## Task goal
Before copying, remove every picture, and then repeat all entries below precisely as written.

## Data for this exercise
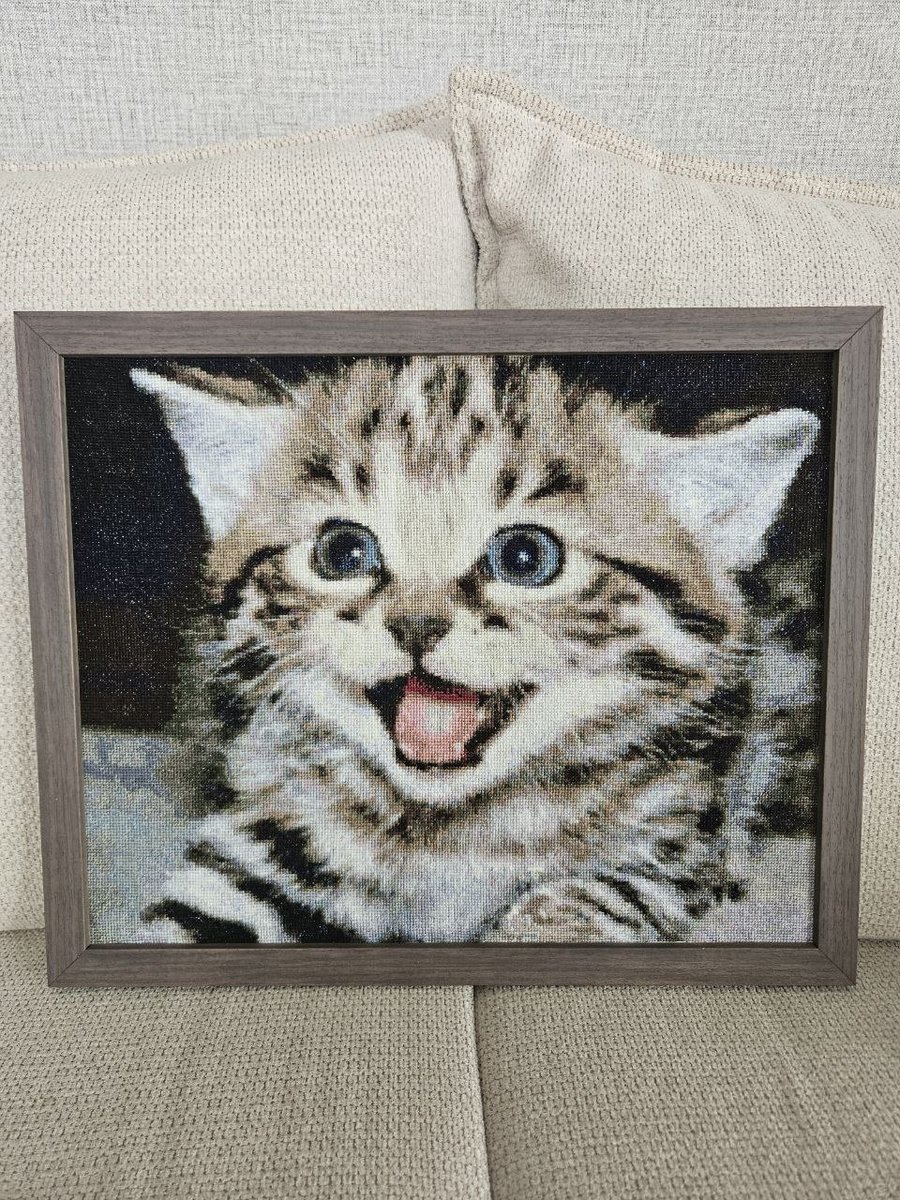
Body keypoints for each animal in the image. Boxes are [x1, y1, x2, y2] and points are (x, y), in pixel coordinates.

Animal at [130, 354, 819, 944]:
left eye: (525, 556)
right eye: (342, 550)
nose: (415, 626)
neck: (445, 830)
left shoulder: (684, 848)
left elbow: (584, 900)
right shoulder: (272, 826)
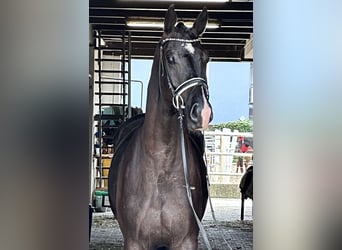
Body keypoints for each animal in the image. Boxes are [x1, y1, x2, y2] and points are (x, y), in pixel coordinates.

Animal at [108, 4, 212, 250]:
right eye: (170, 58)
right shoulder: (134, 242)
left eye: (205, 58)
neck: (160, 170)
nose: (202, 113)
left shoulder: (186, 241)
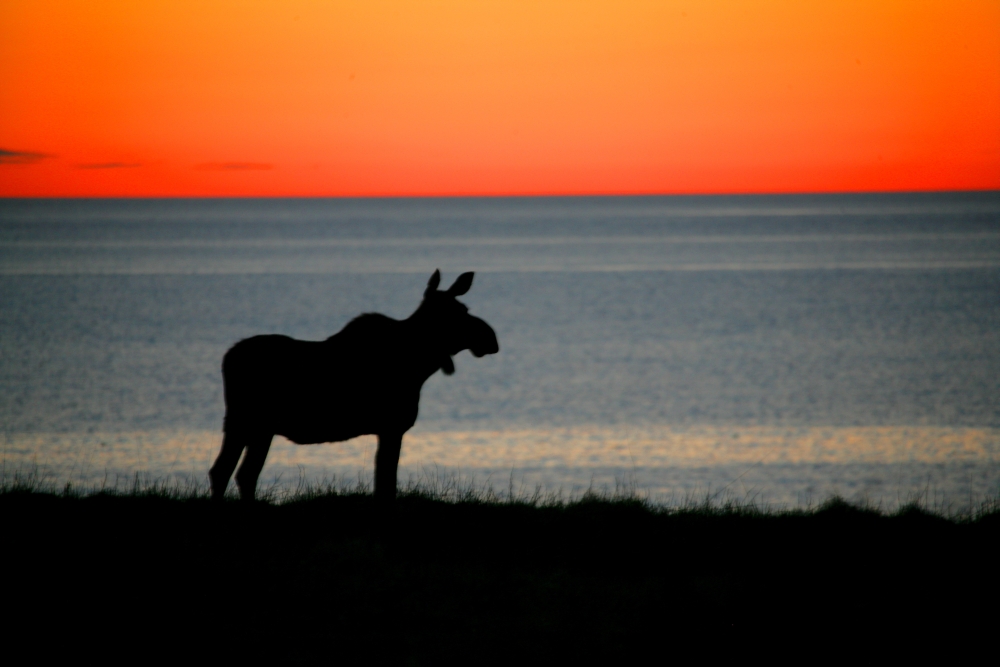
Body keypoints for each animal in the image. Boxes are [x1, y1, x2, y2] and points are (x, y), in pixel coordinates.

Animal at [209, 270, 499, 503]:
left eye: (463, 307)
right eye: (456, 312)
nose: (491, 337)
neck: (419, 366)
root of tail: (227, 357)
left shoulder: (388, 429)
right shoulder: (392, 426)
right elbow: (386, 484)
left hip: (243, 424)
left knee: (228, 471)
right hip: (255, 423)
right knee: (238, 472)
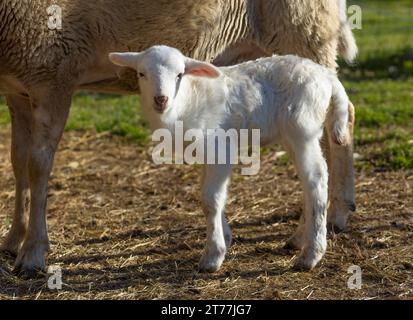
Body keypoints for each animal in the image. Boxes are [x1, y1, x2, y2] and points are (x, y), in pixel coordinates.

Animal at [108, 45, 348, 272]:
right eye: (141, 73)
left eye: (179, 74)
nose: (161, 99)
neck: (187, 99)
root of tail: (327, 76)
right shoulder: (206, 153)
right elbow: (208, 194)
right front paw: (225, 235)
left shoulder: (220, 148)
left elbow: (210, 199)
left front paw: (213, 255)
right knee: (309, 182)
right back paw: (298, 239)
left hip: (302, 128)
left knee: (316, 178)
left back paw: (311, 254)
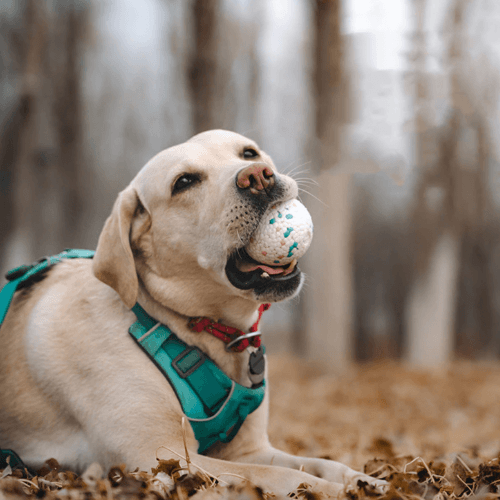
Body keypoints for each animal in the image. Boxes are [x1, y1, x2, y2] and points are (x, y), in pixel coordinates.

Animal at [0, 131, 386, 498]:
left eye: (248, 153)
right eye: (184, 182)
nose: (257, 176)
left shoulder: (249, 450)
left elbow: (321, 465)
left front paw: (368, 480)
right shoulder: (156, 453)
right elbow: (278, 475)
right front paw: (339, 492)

## Solution to this exercise
Body keypoints for each animal in the image. Boxes are [x1, y1, x2, y2] and points are (x, y), in pixel coordinates.

Animal at [130, 354, 819, 944]:
left eye: (525, 556)
right eye: (342, 550)
nose: (415, 626)
neck: (445, 830)
left shoulder: (684, 848)
left elbow: (584, 900)
right shoulder: (272, 826)
Body keypoints for each animal in the image. Boxes are [x1, y1, x2, y2] and points are (x, y), in pixel coordinates.

Animal at [108, 4, 212, 250]:
right eye: (170, 58)
right shoulder: (134, 242)
left eye: (205, 58)
neck: (160, 170)
nose: (202, 113)
left shoulder: (186, 241)
Body keypoints for each animal in the image. Boxes are [x1, y1, x2, y2] and points are (x, y), in pixel coordinates.

Animal at [209, 270, 499, 503]:
left eye: (463, 307)
right eye: (456, 312)
nose: (491, 337)
neck: (419, 366)
root of tail: (227, 357)
left shoulder: (388, 429)
right shoulder: (392, 426)
right elbow: (386, 484)
left hip: (243, 424)
left knee: (228, 471)
right hip: (255, 423)
right knee: (238, 472)
Body keypoints for each animal in the image. Boxes are [x1, y1, x2, y2] and points are (x, y), in pixel coordinates.

Animal at [108, 45, 348, 272]:
right eye: (141, 73)
left eye: (179, 74)
nose: (161, 99)
neck: (187, 99)
root of tail: (327, 76)
right shoulder: (206, 153)
right elbow: (208, 194)
right front paw: (225, 235)
left shoulder: (220, 148)
left elbow: (210, 199)
left front paw: (213, 255)
right knee: (309, 182)
right back paw: (298, 239)
left hip: (302, 128)
left knee: (316, 178)
left back paw: (311, 254)
Body keypoints for each animal in the image. Boxes are [x1, y1, x2, y2] and points are (x, y), in pixel coordinates.

Animal at [0, 131, 386, 498]:
left eye: (248, 153)
right eye: (184, 182)
nose: (257, 176)
left shoulder: (249, 450)
left elbow: (321, 465)
left front paw: (368, 480)
right shoulder: (156, 453)
right elbow: (278, 475)
right front paw: (339, 492)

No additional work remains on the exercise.